Dr. Kelly is dead
Among all of them, one picture stood out. The gangly child in the photograph, another Asian boy, was no younger than 14 and no older than 16. Naked, the boy smiles awkwardly, looking away from the camera while Dr. Kelly, also buck naked, his gray hair neatly combed, eyes vacant and mouth open, stands behind the kid and gazes directly into the lens. If Dr. Kelly’s jaw had slid preternaturally open, like a snake’s, so he could swallow the boy whole ten seconds after the picture was taken, I wouldn’t have been surprised.

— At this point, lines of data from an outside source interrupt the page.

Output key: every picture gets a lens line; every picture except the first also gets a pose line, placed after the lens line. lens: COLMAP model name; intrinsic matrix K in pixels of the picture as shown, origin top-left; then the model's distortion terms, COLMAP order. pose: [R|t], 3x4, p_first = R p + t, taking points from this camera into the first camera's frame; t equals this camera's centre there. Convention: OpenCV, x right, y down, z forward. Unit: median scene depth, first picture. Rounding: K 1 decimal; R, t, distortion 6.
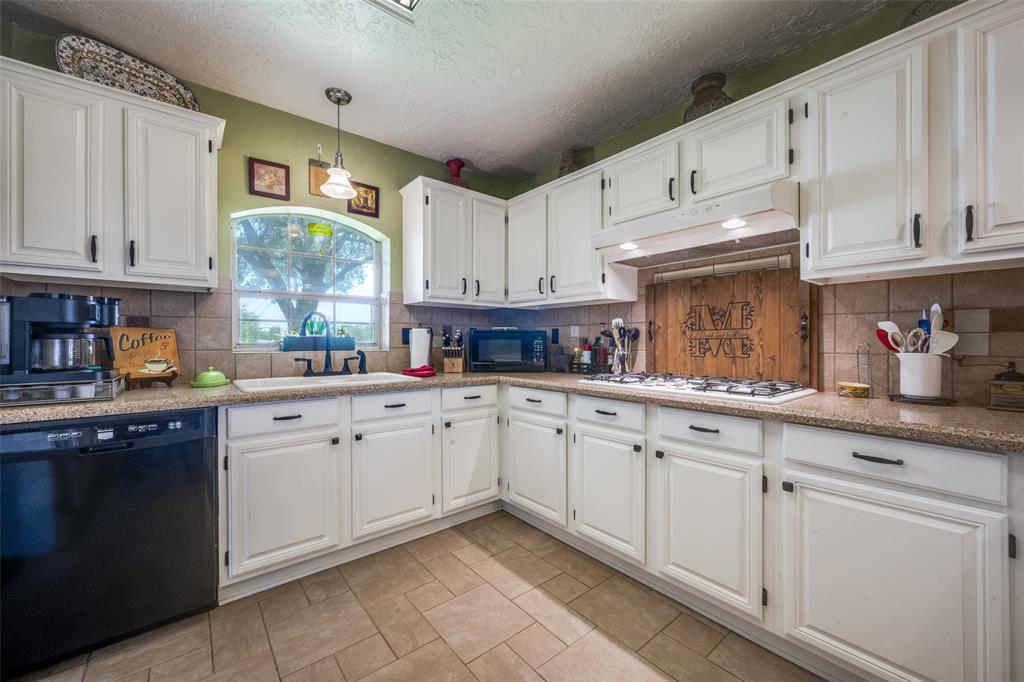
lens RADIAL K [[400.1, 0, 512.3], [0, 400.1, 342.0], [0, 0, 1]] dist [-0.001619, -0.000226]
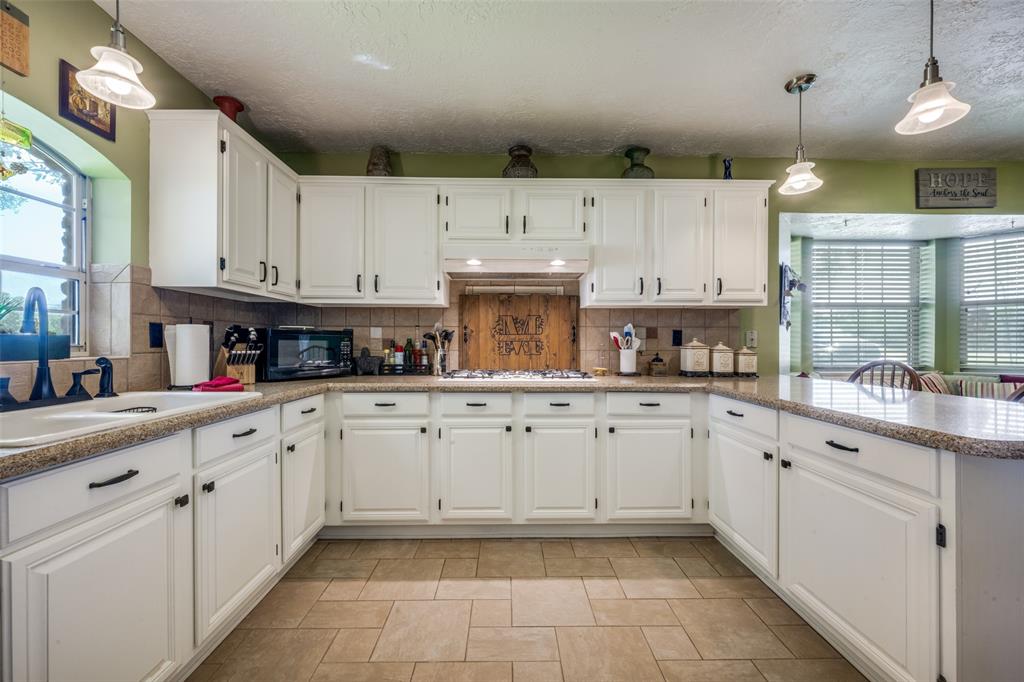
lens RADIAL K [[400.1, 0, 513.2], [0, 400.1, 341.4], [0, 0, 1]] dist [-0.001619, -0.000226]
pose [[0.619772, 0.003034, 0.784776, -0.533080], [-0.000487, 0.999994, -0.003481, -0.002632], [-0.784782, 0.001775, 0.619770, 0.171155]]
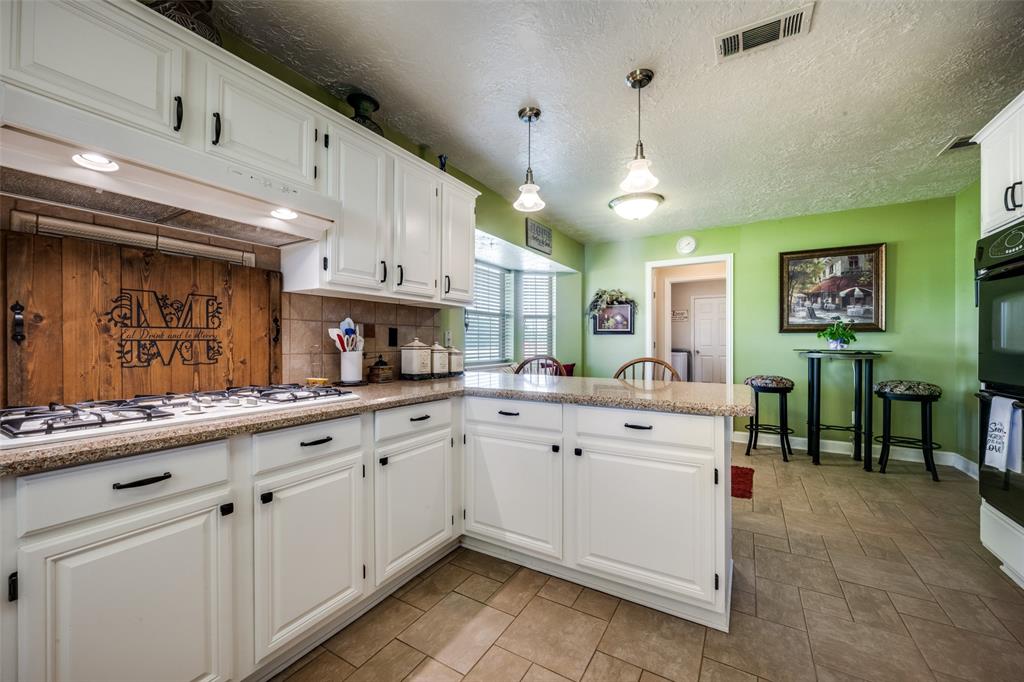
lens RADIAL K [[400.1, 0, 511.7], [0, 400.1, 341.7], [0, 0, 1]] dist [-0.001619, -0.000226]
pose [[-0.340253, 0.003062, 0.940329, -0.365110], [0.001853, 0.999995, -0.002586, -0.002319], [-0.940332, 0.000863, -0.340257, 0.633960]]
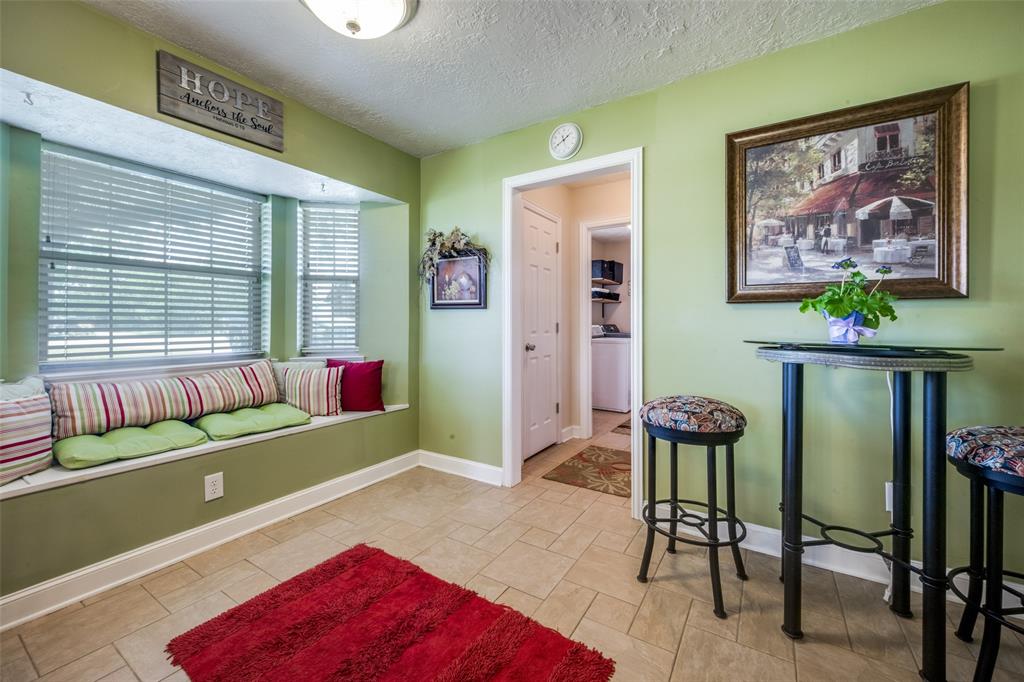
lens RADIAL K [[400.1, 0, 519.9], [0, 400.1, 321.3], [0, 0, 1]] dist [-0.001619, -0.000226]
pose [[-0.312885, 0.008326, 0.949754, 0.312505], [-0.001880, 0.999954, -0.009386, 0.002741], [-0.949789, -0.004722, -0.312855, -0.541674]]
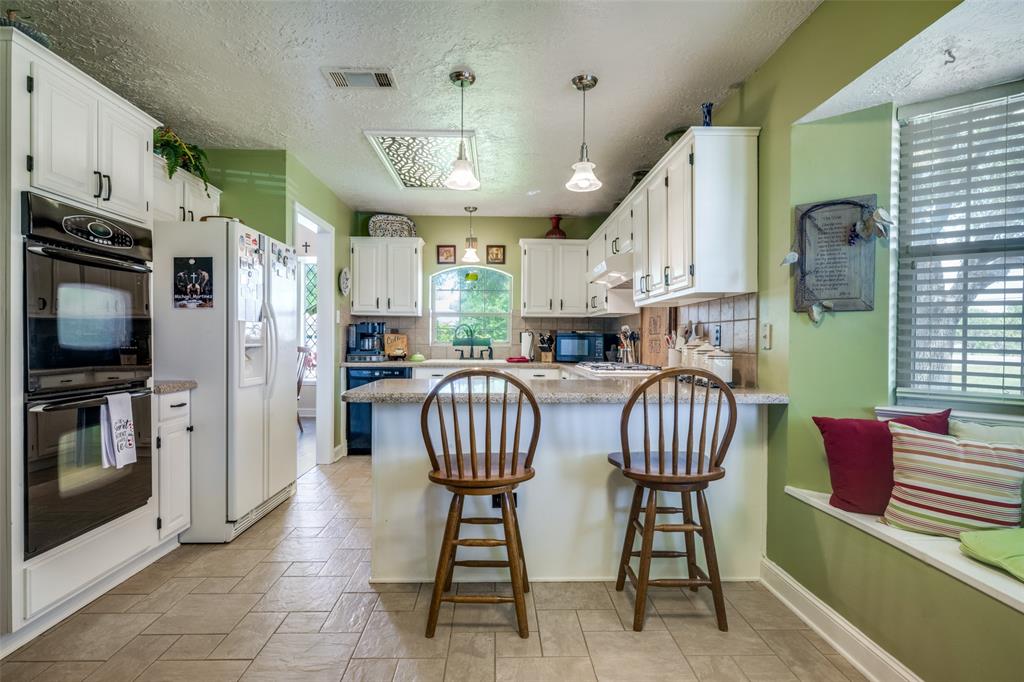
lens RADIAL K [[562.4, 0, 504.6], [0, 562.4, 342.8], [0, 0, 1]] dist [0.050608, 0.000286]
pose [[0.791667, 0.006748, -0.610915, 1.294382], [-0.007915, 0.999968, 0.000788, 0.005308], [0.610901, 0.004211, 0.791696, -0.978013]]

Later, we found a picture of an older, gray-haired Dr. Kelly on a hotel-room bed, wearing only black briefs and the same Mr. Magoo-style glasses that he had sported during his Mackworth Island days. He’s holding a glass of beer. On the nightstand next to him, beside some Centrum Silver vitamins, sits the lube. The local sheriff’s office looked into the photos, but with no victim pressing charges, they weren’t interested.
Subsequent inquiries led us to believe that Dr. Kelly was with relatives, north of Port Saint Lucie, in Edgewater, Florida, and we found the house easily. Their screen door was open, and people inside came forward when they saw us approach. I felt like I was about to meet Beelzebub, but it was only Dr. Kelly’s niece and nephew. (They refused to give their names.) Before I could fully explain who we were, the nephew gave me the once-over twice and said, “Are you from that school he taught at up there?”

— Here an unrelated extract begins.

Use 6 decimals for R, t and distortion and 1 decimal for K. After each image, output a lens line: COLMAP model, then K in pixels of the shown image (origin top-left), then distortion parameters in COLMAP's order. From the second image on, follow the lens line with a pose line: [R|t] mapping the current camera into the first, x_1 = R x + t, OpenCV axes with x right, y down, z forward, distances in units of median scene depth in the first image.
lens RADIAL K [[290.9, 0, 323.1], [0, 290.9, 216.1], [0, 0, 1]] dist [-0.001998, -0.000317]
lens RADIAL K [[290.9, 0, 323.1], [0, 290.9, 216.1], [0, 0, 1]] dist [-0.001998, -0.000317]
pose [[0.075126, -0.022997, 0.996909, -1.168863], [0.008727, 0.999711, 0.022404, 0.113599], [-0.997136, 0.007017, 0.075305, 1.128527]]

“No, sir, I’m from a newspaper,” I replied.
“Well, he ain’t here. He’s in Massachusetts, and he’s sick. Probably won’t last too long. I don’t suppose you’ll go to Massachusetts, will you?”
“Sir, if I came to Florida all the way from Maine, I can make it to Massachusetts,” I told him.
“We need to protect him, you know,” his niece said.
“We just want to interview him,” I said.
“He’s up in Pittsfield, Massachusetts, staying with family,” the nephew said.
And that’s where Dr. Kelly died, last October, of “end stage dementia/Alzheimer’s Disease,” according to the death certificate. The photographer and I drove out to western Massachusetts once, but couldn’t find him. But recently, a routine records search popped up his death notice.
By the end, Dr. Kelly was so lost in dementia that, according to his sister-in-law, Josephine Kelly, “My husband would come back from visiting him and say, ‘Bob has no idea who I am.’”
Mrs. Kelly, whose late husband was Dr. Kelly’s brother, and whose home Dr. Kelly stayed in upon moving back to Pittsfield, his hometown, claimed that she never knew about his predilections. She was surprised and distraught. Dr. Kelly’s nephew and niece in Florida might have known, but his sister-in-law, tearing up as she spoke to me in her housecoat, was genuinely shocked. If she was putting me on, she deserves an Academy Award.
“I have seven children and Bob was around them all the time, and there was never any problem,” Mrs. Kelly said, before adding, “At least, not that I knew of.”
“It killed us to put him in the nursing home, but he was getting worse and being nasty. Not to my husband, but to me,” she said. ”I’m so sorry. I’m so sorry for all those children.” I assured her that she had no need to apologize, but that the thought was nonetheless appreciated.